How do I set up payroll?

Before you start employing staff, you will need to register as an employer with HMRC. Make sure you do this before your company's first payday, although you can't register more than two months before you start paying your employees or yourself. After registering as an employer, you will receive an employer PAYE reference number. Companies registered after 6 April will receive their employer PAYE reference number by 31 August. To pay your employees without this reference number, you will have to run payroll, keep hold of the full payment submission and then complete and send a late full payment submission to HMRC. You can find out more on how small businesses do payroll here.The easiest way to set up and use payroll is through payroll software. Here at Ember, our super-smart software makes running payroll easy to do and keep track of. You can add new employees as the business grows and keep track of their personal details, tax contributions and gross salary. At the end of each month, we can automatically send your company's Real Time Information (RTI) directly to HMRC. Employees aged between 22 years old and state pension age will also be automatically enrolled in your company's pension scheme via our payroll software. Those aged under 22 years old will need to be manually added to the pension scheme.

What information is on payroll?

The information on your company's payroll will include personal details of all of your employees such as their full name, National Insurance number and home address. Payroll must show a breakdown of your employees' gross salary, PAYE and pension contributions. You can also use this information to calculate how much National Insurance you'll need to contribute to their earnings. All of your employees' salary and tax deduction information must be reported to HMRC on or before your company's first payday. You will need to update HMRC on any changes to the payroll or to notify them of employees that are joining or leaving the company. Companies that need to pay £1,500 or less per month can sometimes pay quarterly instead of monthly. Contact payment helpline if you think you are eligible and want to start paying in this way.

How do I report payroll to HMRC?

Our payroll feature automatically sends end-of-year reports to HMRC, as well as auto-generating P45s and P60s. The information that you send to HMRC must include all employees that receive a salary, even if they are earning less than £120 per week. Everything should be contained and sent to HMRC in a Full Payment Submission (FPS). 

Full Payment Submission 

A Full Payment Submission (FPS) is how your company needs to report employee earnings and tax deductions to HMRC. In addition to an FPS with employee information, you will also need to make an FPS for every director working at your company. Alternatively, you can group both director and employee information into the same FPS. HMRC require you to send the FPS every month before payday, and every FPS should include the usual date for each pay period. You should also include this date that you usually pay employees on, even if you pay them on a different date one month due to a bank holiday or similar.
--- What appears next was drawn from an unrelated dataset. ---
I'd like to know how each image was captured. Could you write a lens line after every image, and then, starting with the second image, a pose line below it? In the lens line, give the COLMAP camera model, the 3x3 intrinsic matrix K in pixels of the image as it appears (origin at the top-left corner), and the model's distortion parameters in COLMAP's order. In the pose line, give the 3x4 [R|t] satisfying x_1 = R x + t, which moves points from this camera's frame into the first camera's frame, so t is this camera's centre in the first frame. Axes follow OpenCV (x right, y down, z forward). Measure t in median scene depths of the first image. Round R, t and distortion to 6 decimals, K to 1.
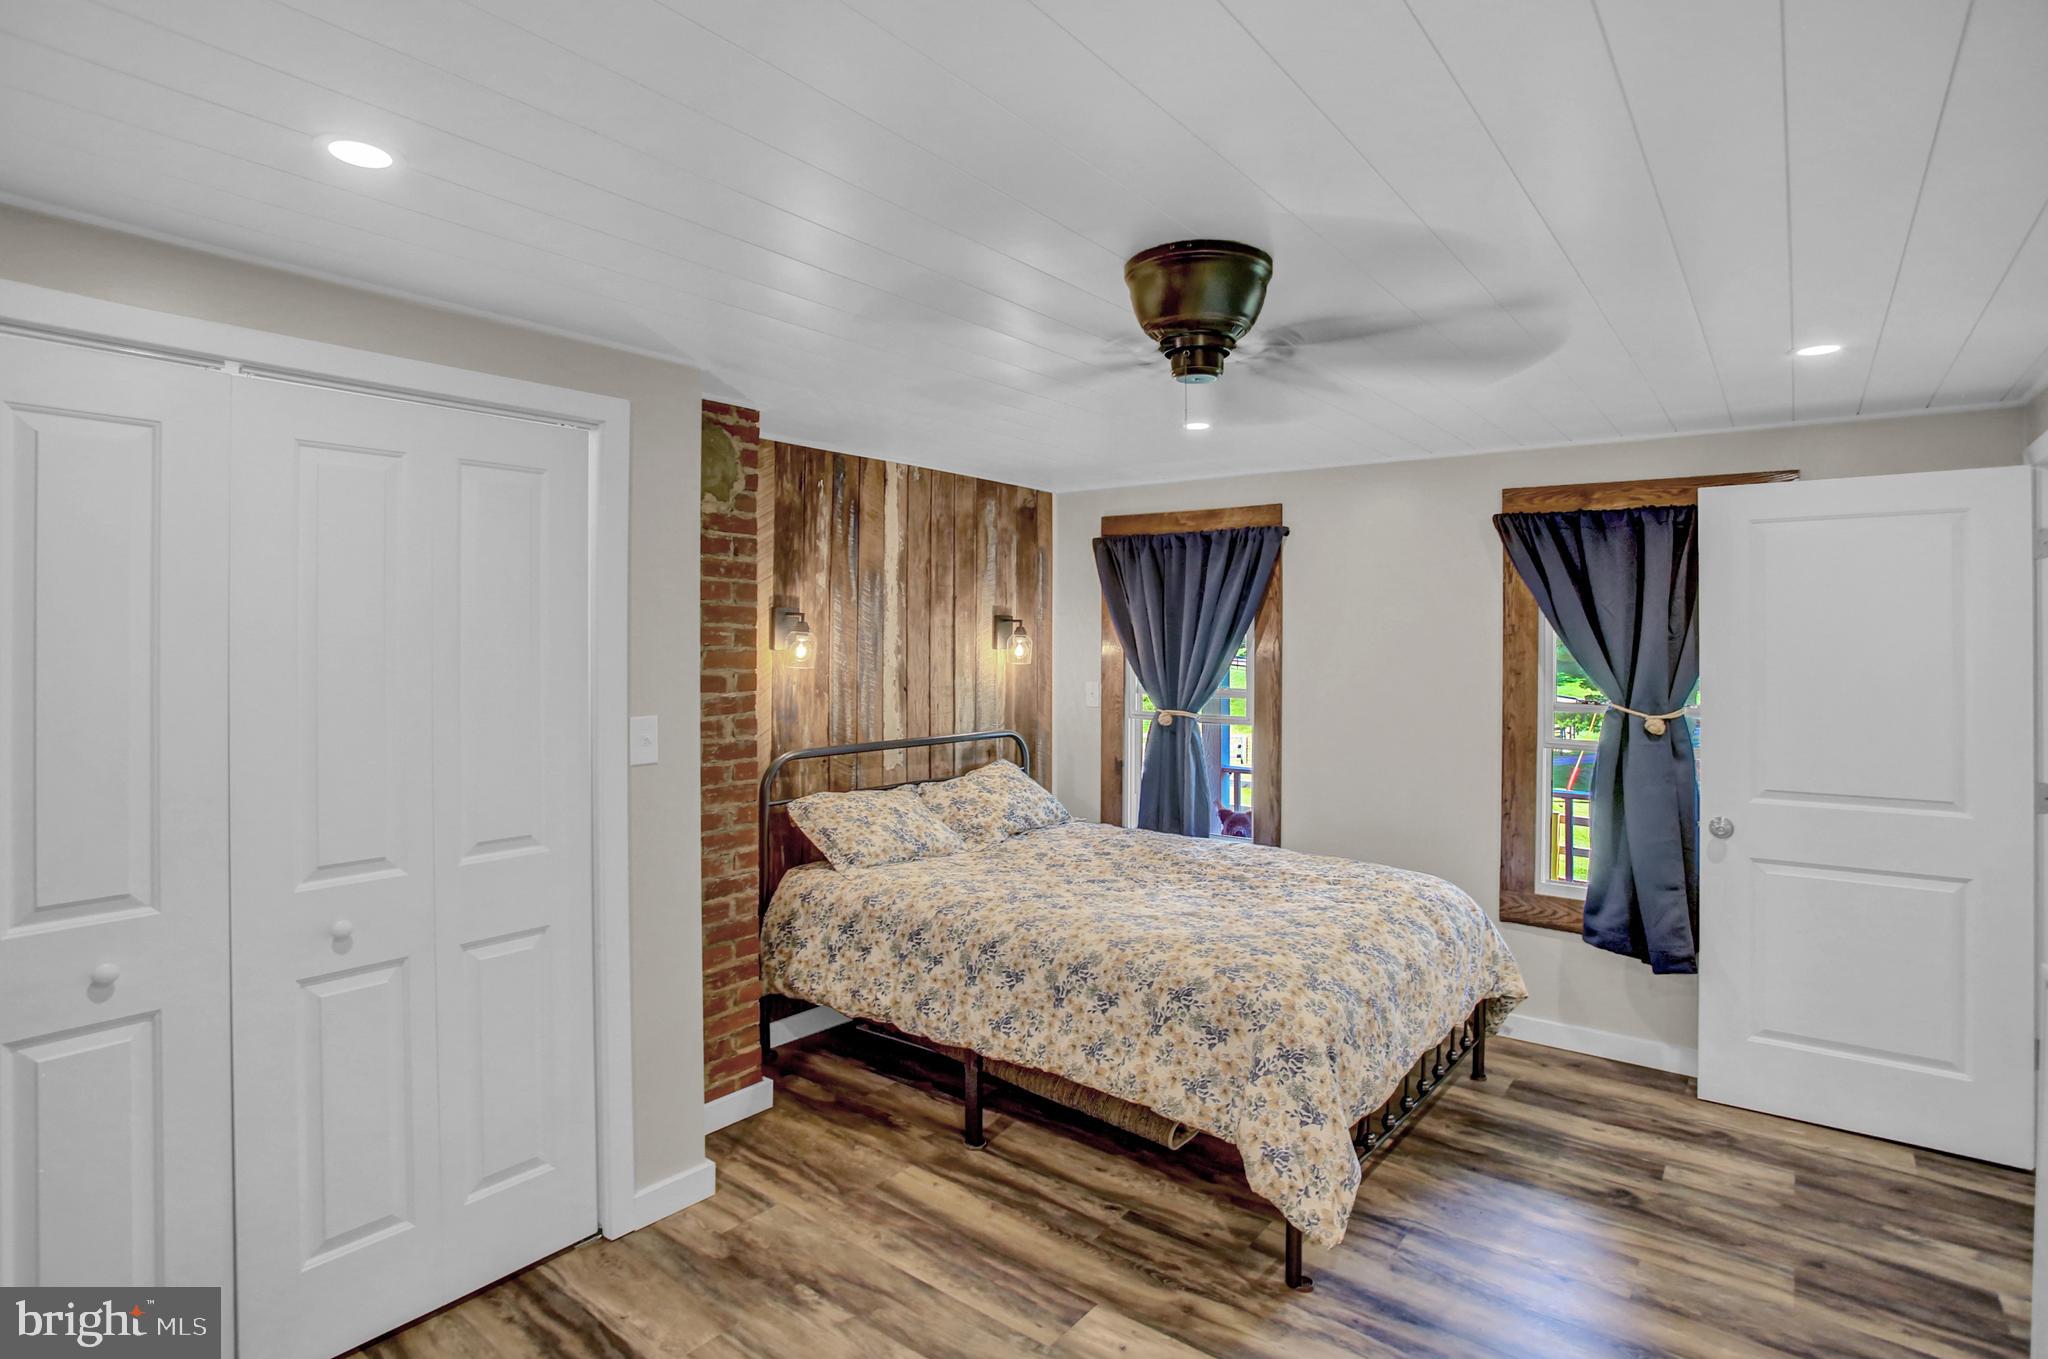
lens RADIAL K [[1039.0, 0, 1022.4], [0, 1039.0, 633.0], [0, 0, 1]] dist [-0.083463, 0.034957]
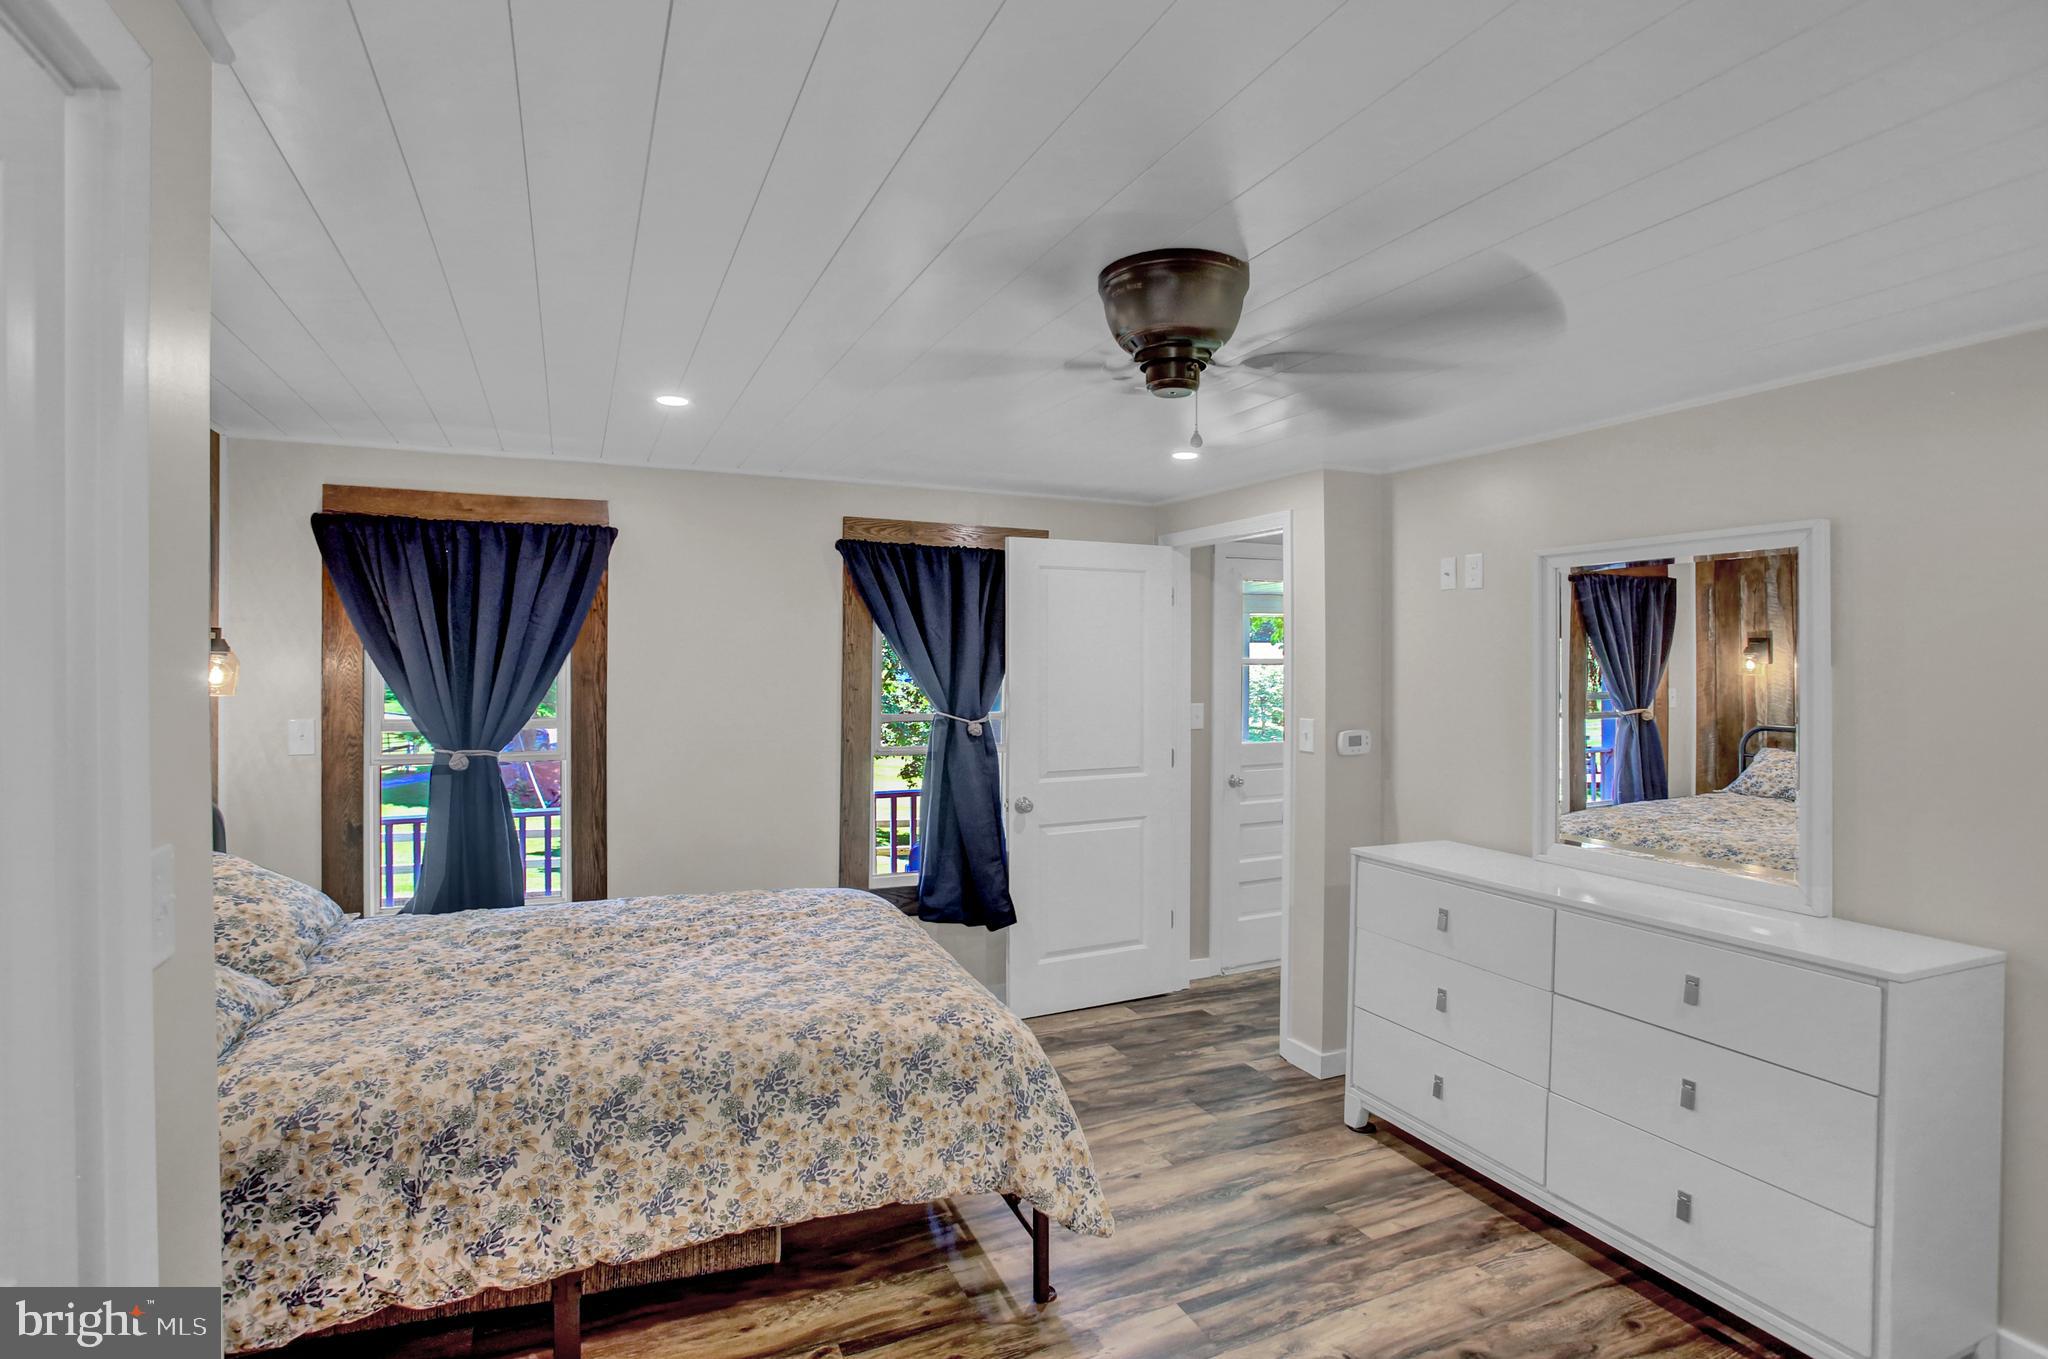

The submission form must also include the relevant tax year. When generating an FPS through payroll software, you will need to use the PAYE reference and Accounts Office reference.

Summary

In short, salary is the amount of money an employee is contracted to earn in a year, while payroll and payroll infrastructure is used to keep track of how much each employee earns and what they pay in tax. As a business owner, it's your responsibility to keep HMRC updated about how many employees you have, how much you pay them and the personal details you have on file. Any changes to an employee's salary (whether on a monthly or annual basis) need to be sent to HMRC so necessary adjustments to tax and National Insurance contributions can be made in a timely manner.